Observed temperature-normalized nitrification rates at the 12 plots as a function of the average C/N ratios of the plots

The soil water content controled nitrification processes because of its significance for the diffusional supply of NH4+ and oxygen for microbes (Robertson et al. 1999; Norton and Stark 2011). In our study, its influence on nitrification rates was expected to be minimal due to an adequate water supply after irrigation. Water contents were in the range of the field capacity and consequently in an optimal range for nitrification. Cookson et al. (2006) could not find a relation between the soil moisture and microbial community structures in sandy soils.

The determined pH values of the investigated plots range between 4.1 and 6.5. This acidic to nearly neutral conditions are typical for sandy soils under agricultural use. Since a rather wide range is covered, it is somewhat surprising that no correlation between the pH values of the plots and the nitrification rates could be observed. Many studies show that the pH can be an important factor influencing nitrification (Zhang et al. 2015; Elrys et al. 2021). Yet Booth et al. (2005) found no clear effect of pH on nitrification.

Conclusions and outlook

The developed irrigation technique with a low irrigation rate and a prevention of preferential flow allowed for a uniform distribution of 15NO3 using a tracer solution in the topsoil. The technique allowed for a calculation of reliable gross nitrification rates based on the pool dilution approach directly in the field. Our calculated gross nitrification rates seemed realistic as the newly applied technique fulfilled the criteria for 15N pool dilution and only had a minimum impact on the investigated system. Our study provides a basis for further in-field investigations of gross nitrification as well as for source identification of N2O emission and/or quantification of N2 emission.

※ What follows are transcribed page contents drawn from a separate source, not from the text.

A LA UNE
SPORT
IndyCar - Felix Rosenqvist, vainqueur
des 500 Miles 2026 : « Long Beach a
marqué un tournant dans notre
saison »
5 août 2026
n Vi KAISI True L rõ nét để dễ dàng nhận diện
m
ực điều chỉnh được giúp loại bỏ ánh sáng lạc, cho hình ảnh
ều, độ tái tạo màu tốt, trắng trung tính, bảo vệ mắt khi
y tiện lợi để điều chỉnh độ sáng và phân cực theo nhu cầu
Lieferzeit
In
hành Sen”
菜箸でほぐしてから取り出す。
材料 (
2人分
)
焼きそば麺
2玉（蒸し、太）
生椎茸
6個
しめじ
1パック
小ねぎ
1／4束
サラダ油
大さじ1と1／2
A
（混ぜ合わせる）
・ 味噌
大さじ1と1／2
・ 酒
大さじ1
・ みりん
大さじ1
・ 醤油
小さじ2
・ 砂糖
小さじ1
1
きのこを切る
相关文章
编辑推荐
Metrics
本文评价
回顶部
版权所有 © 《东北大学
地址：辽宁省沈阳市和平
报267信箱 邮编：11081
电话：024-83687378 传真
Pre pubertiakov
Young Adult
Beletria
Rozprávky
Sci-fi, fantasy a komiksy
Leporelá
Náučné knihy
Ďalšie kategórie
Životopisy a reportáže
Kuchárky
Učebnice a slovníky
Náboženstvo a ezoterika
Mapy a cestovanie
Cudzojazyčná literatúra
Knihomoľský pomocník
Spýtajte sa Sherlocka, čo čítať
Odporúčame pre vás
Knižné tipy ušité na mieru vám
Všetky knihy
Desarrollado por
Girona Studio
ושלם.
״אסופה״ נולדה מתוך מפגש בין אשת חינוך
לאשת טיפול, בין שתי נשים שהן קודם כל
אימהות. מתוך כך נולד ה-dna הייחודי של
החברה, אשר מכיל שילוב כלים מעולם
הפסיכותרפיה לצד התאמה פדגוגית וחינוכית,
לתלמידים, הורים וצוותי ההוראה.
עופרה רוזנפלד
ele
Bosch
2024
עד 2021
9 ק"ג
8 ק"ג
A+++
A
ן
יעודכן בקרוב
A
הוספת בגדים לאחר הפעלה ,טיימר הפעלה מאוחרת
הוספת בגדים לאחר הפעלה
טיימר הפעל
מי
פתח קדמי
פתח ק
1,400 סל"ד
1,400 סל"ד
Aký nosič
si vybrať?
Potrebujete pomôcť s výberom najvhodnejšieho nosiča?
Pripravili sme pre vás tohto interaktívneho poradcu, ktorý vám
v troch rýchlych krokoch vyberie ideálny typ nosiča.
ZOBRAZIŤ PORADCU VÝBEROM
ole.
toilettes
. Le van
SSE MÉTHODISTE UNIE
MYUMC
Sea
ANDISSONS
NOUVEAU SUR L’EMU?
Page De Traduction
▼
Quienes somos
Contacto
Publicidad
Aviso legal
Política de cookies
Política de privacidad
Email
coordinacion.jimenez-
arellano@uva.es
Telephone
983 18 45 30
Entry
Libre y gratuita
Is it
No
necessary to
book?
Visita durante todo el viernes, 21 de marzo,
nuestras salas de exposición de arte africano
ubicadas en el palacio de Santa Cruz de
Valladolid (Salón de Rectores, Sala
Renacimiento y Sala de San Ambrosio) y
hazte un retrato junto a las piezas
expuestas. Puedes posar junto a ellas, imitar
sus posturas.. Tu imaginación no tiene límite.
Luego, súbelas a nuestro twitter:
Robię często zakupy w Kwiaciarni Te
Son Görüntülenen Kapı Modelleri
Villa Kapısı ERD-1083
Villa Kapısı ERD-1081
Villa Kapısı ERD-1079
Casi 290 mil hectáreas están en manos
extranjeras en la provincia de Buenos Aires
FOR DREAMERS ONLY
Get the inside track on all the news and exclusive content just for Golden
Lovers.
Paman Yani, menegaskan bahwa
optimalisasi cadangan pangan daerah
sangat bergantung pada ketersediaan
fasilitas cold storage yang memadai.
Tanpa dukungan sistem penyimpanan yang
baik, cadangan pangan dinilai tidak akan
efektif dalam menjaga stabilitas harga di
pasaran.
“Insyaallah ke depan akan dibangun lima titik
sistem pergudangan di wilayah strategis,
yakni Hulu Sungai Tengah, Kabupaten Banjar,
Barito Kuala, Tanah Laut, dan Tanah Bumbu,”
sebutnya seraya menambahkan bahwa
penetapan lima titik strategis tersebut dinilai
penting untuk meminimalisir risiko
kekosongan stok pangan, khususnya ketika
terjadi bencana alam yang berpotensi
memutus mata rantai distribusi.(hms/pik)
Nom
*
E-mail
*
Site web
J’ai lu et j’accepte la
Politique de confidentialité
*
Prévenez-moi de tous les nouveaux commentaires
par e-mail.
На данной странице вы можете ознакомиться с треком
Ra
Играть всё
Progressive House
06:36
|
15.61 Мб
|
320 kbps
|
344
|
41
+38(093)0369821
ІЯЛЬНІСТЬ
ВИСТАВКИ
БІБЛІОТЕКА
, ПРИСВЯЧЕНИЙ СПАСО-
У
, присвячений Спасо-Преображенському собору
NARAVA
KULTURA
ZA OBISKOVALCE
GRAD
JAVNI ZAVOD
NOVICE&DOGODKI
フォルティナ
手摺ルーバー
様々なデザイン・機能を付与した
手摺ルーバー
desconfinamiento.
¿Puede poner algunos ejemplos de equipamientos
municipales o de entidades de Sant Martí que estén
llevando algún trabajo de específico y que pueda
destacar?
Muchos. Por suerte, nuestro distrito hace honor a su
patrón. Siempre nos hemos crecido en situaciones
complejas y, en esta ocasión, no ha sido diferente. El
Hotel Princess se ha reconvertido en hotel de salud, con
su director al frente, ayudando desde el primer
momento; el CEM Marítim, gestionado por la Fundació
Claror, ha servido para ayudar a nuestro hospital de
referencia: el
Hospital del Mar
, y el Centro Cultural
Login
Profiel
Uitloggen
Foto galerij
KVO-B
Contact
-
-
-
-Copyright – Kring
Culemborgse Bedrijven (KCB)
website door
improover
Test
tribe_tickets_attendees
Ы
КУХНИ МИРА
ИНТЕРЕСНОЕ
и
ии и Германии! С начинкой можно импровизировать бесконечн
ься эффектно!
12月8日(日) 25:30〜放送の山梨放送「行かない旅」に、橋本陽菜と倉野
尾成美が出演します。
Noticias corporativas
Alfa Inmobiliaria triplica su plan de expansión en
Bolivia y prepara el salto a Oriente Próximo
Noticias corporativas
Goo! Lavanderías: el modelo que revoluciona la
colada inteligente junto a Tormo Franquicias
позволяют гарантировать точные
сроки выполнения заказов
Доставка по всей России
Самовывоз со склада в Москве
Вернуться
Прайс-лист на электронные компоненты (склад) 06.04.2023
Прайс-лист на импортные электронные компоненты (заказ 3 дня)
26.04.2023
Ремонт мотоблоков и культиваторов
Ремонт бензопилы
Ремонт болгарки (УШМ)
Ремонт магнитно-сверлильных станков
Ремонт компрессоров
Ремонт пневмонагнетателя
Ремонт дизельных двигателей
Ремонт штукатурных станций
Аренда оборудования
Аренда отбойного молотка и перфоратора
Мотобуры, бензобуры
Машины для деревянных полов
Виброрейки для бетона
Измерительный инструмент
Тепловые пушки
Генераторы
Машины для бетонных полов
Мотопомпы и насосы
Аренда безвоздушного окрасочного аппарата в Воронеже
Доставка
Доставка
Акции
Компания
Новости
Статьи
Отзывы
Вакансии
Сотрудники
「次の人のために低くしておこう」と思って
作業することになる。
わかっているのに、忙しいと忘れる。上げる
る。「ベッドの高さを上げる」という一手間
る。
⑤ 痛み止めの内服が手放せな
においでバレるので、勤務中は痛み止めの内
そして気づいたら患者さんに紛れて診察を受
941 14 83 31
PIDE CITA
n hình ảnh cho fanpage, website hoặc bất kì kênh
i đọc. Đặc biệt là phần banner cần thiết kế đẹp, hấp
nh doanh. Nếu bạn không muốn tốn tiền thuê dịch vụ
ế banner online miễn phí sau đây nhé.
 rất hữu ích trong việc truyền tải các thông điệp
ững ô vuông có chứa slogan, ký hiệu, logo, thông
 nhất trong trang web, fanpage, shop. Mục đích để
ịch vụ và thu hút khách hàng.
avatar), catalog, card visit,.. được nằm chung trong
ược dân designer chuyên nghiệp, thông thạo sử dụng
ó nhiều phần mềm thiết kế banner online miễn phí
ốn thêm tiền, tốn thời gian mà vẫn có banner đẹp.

A disadvantage was that the soil water content was defined by irrigation and could not be varied in the field. In addition, the time required for equilibration and, if necessary, longer incubation times might underestimate gross nitrification and should be investigated additionally in the future.

The chosen irrigation scale of 2 × 2 m2 appeared to be more appropriate for field investigations of gross nitrification rates than for cores only. We provided a profound dataset for the observed scale of 2 × 2 m2 and suggest for future studies that pooled samples could be taken to calculate the gross nitrification rate for 2 × 2 m2 plots.

The shift from decimeter to meter scale appeared to lead to a better robustness of the calculated rates. However, subsequent studies should also address a scale of at least an order of magnitude higher (e.g. 100 m2 or ha) in order to cover realistic field scales.

Novel methodological developments are necessary to improve the estimation of the spatial distribution of gross nitrification rates. Non-destructive sampling methods should be used to measure in exactly the same places as it became evident in our 15N pool dilution study that samples t1 and t2 were too independent of each other to represent a common point. Future developments and new field methods will show whether field rates can be further confirmed and are comparable to laboratory measurements.